==== Page excerpt ====

I have also started wondering since it's OK to take your child out of school full time, how come it's not allowed (or should it be?) to send your child to school some days and take them out when you want to? If she is on a school roll at all then days she doesn't go would automatically be recorded as truancy days, but what if I want her to go to school for most of the curriculum but not all of it? If I've paid for a school place via taxes and I am entitled to home educate if I want to then why should enrolling in a school dictate that I should use ONLY school?

I'm not after any moral or otherwise opinions on the merits of home education, I can make those decisions myself, what I need is information on costs, materials, how to get hold of things that normally only come in school packs, legal registration, etc.
clarijo
I home educate my son but for completely different reasons - he has severe autism and we don't feel that our local authority can effectively and consistently meet his needs. We did try school but it just didn't work for us. My understanding is that in choosing to home educate, you are effectively 'opting out' of the system and accepting full responsibility for educating your child, including meeting any special educational needs. This is the reason why it has to be 'all or nothing'.

Your local authority should have an officer for elective home education, who you should be able to meet and have an informal discussion with. The officer should also be able to put you in touch with other families - I think you will be very surprised at how many families do this, particularly those of us who have children with special needs.

====

■ Explore the material
[A] Answer these about the home education post, giving one short answer per line, marked (i), (ii), (iii):
(i) If the child is on a school roll, what would the days she doesn't go be recorded as?
(ii) What condition does clarijo's son have?
(iii) What kind of officer should the local authority have?
[B] Reproduce the part of the home education post between "I'm not after" and "legal registration, etc.", inclusive.
[C] Resume the home education post from where it stops.

==== Data under study ====

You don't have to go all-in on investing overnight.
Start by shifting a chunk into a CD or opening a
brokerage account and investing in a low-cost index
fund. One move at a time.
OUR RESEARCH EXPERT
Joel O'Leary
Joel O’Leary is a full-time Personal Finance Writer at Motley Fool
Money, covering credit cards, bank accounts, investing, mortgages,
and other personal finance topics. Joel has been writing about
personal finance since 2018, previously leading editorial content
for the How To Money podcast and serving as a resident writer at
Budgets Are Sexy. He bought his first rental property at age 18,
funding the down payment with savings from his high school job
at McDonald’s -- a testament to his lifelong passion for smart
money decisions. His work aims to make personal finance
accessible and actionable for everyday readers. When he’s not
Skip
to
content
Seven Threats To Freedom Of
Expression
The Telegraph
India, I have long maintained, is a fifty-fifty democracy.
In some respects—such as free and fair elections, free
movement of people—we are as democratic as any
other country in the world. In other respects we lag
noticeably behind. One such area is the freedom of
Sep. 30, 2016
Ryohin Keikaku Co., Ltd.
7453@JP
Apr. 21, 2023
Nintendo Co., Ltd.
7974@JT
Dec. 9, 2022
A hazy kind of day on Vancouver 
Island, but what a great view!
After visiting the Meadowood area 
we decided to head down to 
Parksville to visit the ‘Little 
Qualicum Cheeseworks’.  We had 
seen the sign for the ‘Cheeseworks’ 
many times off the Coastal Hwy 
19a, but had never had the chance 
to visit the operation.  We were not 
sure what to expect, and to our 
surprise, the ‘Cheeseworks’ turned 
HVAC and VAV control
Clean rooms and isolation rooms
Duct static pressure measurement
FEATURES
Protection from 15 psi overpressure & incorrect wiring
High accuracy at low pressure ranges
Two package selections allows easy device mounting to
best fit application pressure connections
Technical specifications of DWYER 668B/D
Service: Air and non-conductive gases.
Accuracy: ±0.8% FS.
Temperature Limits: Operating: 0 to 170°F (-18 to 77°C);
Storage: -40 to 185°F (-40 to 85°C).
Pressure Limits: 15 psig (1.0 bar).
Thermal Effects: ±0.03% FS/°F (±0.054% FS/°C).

====

■ Responses
[A]
(i) Truancy days.
(ii) Severe autism.
(iii) An officer for elective home education.

[B]
I'm not after any moral or otherwise opinions on the merits of home education, I can make those decisions myself, what I need is information on costs, materials, how to get hold of things that normally only come in school packs, legal registration, etc.

[C]
As far as cost goes, this is one of those things which can be very difficult to estimate. We had funding for our son when he was small but he is nine now and we receive no funding whatsoever. That said, I make an awful lot of materials myself and you do learn to be really imaginative - that's all part of the freedom of it! In our case, we found the National Curriculum really restrictive - so much of it is completely irrelevant for us and so many things which are vital for us are not covered!

My son needs constant one to one attention, which is a huge challenge but I have always enlisted the help of university students and there have been times when I could not have managed without them - even if only for a breather here and there to catch up with housework or prepare materials! If this would help you, it is definitely worth looking to your local university - most students would jump at the opportunity to gain practical experience in this way and it is really good to work with children at home, something which most teachers will never get the opportunity to do!

If you already have teaching experience yourself, you are already at a distinct advantage over me - I have very much had to learn on my feet and it has been a very steep learning curve at times but other than a year spent in school, I have been doing this for six years now and have no regrets whatsoever.

Best of luck with whatever you decide and you are more than welcome to PM me if you want to. smile.gif
RoseRodent
I know what you mean about the curriculum not covering stuff that's important. I've had kids in the mainstream schools who needed more time to learn to walk, talk and communicate with signs rather than being thrown into RE lessons.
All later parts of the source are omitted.